### [Your goal]
Your answer should hold every line of the records below that contains the string "table".

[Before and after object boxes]
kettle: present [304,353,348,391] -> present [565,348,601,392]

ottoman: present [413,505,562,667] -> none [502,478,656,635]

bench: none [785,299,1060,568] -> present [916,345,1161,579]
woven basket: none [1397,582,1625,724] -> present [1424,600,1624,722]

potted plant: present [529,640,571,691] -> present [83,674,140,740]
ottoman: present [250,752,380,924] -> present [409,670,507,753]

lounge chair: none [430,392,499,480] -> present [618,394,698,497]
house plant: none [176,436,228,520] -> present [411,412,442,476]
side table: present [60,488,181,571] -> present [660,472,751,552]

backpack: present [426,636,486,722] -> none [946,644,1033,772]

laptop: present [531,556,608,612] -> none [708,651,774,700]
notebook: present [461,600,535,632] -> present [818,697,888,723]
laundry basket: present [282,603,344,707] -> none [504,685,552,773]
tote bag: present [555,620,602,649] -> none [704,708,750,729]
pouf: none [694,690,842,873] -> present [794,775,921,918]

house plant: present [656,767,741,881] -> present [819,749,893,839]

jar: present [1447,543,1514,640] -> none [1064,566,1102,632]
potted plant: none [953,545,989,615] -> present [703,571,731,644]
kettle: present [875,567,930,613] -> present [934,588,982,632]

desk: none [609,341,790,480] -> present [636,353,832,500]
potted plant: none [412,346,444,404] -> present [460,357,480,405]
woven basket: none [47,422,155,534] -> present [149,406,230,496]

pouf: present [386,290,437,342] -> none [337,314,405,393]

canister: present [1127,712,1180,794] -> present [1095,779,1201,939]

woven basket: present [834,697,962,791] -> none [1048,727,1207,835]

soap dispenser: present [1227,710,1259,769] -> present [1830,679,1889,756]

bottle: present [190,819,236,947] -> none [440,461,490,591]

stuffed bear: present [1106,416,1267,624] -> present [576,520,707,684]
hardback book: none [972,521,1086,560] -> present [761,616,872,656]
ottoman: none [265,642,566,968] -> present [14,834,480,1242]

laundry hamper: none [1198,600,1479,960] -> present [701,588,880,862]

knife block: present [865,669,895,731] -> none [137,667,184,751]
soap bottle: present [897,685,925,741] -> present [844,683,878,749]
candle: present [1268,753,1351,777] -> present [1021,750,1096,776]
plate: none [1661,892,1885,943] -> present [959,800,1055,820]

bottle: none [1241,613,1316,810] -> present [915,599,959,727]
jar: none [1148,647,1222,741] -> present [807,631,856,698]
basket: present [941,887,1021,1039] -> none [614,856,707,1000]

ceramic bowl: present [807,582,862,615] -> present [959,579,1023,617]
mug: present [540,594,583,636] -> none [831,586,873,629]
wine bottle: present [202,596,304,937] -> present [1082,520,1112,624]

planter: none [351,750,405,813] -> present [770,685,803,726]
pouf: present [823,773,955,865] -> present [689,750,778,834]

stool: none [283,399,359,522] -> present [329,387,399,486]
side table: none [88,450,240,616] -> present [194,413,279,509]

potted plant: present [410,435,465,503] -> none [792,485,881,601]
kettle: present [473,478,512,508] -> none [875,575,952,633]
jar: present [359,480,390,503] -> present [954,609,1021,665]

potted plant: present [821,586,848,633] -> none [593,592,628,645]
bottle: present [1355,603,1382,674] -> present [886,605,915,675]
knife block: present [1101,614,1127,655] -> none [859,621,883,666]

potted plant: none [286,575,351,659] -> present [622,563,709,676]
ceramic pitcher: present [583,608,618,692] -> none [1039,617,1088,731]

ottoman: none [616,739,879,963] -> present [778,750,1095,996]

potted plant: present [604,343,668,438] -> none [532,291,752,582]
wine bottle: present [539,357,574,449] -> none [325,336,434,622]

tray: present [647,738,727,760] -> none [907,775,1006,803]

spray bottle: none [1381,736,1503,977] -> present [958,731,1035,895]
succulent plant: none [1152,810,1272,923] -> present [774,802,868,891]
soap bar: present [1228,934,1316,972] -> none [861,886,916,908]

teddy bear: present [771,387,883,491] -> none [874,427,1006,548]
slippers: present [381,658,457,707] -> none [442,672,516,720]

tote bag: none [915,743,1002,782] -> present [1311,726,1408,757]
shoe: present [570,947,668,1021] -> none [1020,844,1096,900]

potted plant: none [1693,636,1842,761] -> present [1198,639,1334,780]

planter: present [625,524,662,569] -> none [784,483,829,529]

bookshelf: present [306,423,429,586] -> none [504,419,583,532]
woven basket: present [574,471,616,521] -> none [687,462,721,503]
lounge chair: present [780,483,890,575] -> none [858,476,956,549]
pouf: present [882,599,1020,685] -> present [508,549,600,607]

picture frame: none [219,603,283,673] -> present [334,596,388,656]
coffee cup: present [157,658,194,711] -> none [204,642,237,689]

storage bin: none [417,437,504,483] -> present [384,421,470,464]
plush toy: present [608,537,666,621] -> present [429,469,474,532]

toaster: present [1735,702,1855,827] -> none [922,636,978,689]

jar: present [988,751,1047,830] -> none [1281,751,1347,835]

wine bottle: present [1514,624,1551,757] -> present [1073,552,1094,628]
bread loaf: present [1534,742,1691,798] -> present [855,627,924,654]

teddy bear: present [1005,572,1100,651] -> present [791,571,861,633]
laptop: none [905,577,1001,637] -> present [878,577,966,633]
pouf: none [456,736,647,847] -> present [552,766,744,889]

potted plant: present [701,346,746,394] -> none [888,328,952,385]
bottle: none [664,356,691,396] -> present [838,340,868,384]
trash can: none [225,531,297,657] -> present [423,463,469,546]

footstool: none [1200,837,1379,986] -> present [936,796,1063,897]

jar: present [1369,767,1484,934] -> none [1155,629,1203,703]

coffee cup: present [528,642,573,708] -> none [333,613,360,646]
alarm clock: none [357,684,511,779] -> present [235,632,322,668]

### [Task response]
side table: present [60,488,181,571] -> present [660,472,751,552]
side table: none [88,450,240,616] -> present [194,413,279,509]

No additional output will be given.